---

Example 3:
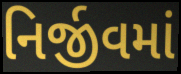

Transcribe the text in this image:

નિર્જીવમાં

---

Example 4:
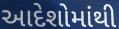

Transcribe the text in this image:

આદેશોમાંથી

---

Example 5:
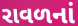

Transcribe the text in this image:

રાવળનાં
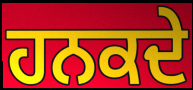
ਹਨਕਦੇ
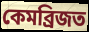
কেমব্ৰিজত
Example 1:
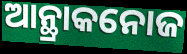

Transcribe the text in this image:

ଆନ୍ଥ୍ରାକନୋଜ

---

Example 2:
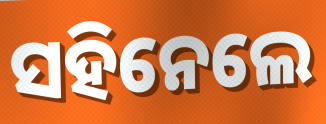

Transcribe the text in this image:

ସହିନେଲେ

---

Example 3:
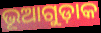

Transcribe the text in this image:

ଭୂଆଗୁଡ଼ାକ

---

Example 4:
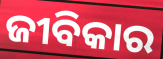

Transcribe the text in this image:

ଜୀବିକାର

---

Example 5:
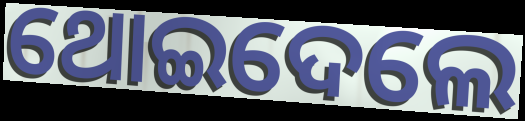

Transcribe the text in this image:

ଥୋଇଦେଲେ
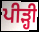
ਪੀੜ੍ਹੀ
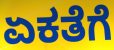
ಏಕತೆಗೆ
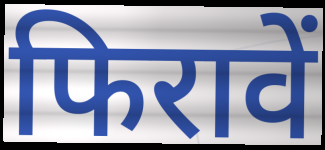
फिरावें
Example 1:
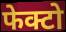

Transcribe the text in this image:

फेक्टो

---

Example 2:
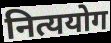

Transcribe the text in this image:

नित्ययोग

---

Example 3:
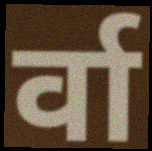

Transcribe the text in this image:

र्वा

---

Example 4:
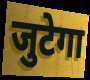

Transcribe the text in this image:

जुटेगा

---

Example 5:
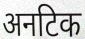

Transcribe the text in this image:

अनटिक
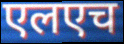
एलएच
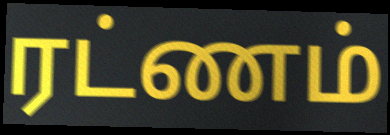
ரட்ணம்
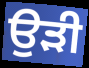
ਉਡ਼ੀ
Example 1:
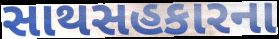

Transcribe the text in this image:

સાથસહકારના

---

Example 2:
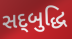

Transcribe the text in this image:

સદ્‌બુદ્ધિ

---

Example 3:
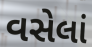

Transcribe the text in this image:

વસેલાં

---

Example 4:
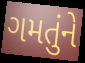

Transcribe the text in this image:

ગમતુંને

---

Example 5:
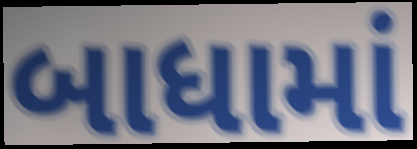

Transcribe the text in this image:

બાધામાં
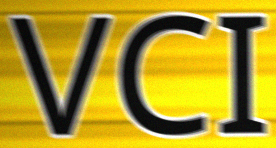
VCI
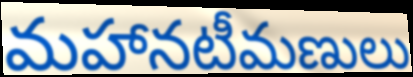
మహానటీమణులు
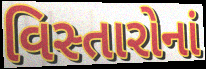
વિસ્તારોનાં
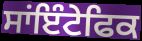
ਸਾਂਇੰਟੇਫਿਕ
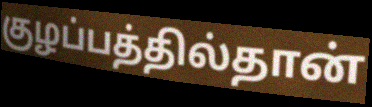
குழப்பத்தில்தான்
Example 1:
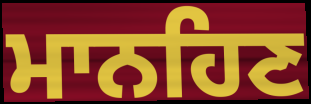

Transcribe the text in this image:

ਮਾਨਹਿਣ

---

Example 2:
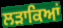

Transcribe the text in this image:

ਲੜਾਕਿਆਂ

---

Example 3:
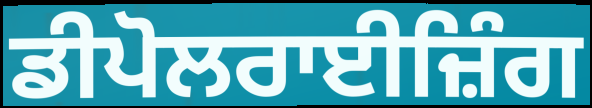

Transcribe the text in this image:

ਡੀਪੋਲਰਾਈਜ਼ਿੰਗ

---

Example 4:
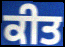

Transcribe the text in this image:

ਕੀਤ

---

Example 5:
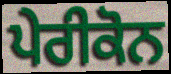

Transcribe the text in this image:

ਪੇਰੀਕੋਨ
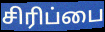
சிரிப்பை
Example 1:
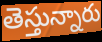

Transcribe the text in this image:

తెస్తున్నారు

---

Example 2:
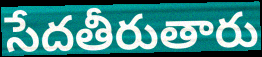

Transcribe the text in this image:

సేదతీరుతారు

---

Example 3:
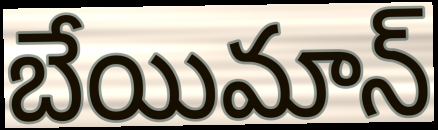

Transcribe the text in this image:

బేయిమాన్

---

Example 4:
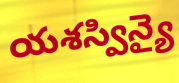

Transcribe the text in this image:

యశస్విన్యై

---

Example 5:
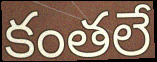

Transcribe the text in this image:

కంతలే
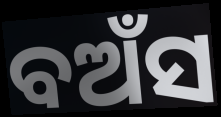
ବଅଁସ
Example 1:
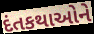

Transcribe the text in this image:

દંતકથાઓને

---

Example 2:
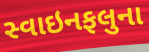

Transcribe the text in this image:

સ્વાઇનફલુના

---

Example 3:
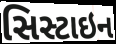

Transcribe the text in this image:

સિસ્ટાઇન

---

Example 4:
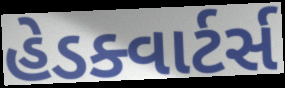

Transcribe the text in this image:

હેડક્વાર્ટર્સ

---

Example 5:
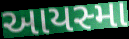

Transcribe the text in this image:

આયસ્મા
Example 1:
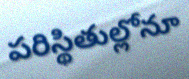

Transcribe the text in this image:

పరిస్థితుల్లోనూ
•••••
## Exercise description
Write out each entry above once more, exactly as written, and drop the pictures.

## Expected output
---

Example 3:

Transcribe the text in this image:

નિર્જીવમાં

---

Example 4:

Transcribe the text in this image:

આદેશોમાંથી

---

Example 5:

Transcribe the text in this image:

રાવળનાં
ਹਨਕਦੇ
কেমব্ৰিজত
Example 1:

Transcribe the text in this image:

ଆନ୍ଥ୍ରାକନୋଜ

---

Example 2:

Transcribe the text in this image:

ସହିନେଲେ

---

Example 3:

Transcribe the text in this image:

ଭୂଆଗୁଡ଼ାକ

---

Example 4:

Transcribe the text in this image:

ଜୀବିକାର

---

Example 5:

Transcribe the text in this image:

ଥୋଇଦେଲେ
ਪੀੜ੍ਹੀ
ಏಕತೆಗೆ
फिरावें
Example 1:

Transcribe the text in this image:

फेक्टो

---

Example 2:

Transcribe the text in this image:

नित्ययोग

---

Example 3:

Transcribe the text in this image:

र्वा

---

Example 4:

Transcribe the text in this image:

जुटेगा

---

Example 5:

Transcribe the text in this image:

अनटिक
एलएच
ரட்ணம்
ਉਡ਼ੀ
Example 1:

Transcribe the text in this image:

સાથસહકારના

---

Example 2:

Transcribe the text in this image:

સદ્‌બુદ્ધિ

---

Example 3:

Transcribe the text in this image:

વસેલાં

---

Example 4:

Transcribe the text in this image:

ગમતુંને

---

Example 5:

Transcribe the text in this image:

બાધામાં
VCI
మహానటీమణులు
વિસ્તારોનાં
ਸਾਂਇੰਟੇਫਿਕ
குழப்பத்தில்தான்
Example 1:

Transcribe the text in this image:

ਮਾਨਹਿਣ

---

Example 2:

Transcribe the text in this image:

ਲੜਾਕਿਆਂ

---

Example 3:

Transcribe the text in this image:

ਡੀਪੋਲਰਾਈਜ਼ਿੰਗ

---

Example 4:

Transcribe the text in this image:

ਕੀਤ

---

Example 5:

Transcribe the text in this image:

ਪੇਰੀਕੋਨ
சிரிப்பை
Example 1:

Transcribe the text in this image:

తెస్తున్నారు

---

Example 2:

Transcribe the text in this image:

సేదతీరుతారు

---

Example 3:

Transcribe the text in this image:

బేయిమాన్

---

Example 4:

Transcribe the text in this image:

యశస్విన్యై

---

Example 5:

Transcribe the text in this image:

కంతలే
ବଅଁସ
Example 1:

Transcribe the text in this image:

દંતકથાઓને

---

Example 2:

Transcribe the text in this image:

સ્વાઇનફલુના

---

Example 3:

Transcribe the text in this image:

સિસ્ટાઇન

---

Example 4:

Transcribe the text in this image:

હેડક્વાર્ટર્સ

---

Example 5:

Transcribe the text in this image:

આયસ્મા
Example 1:

Transcribe the text in this image:

పరిస్థితుల్లోనూ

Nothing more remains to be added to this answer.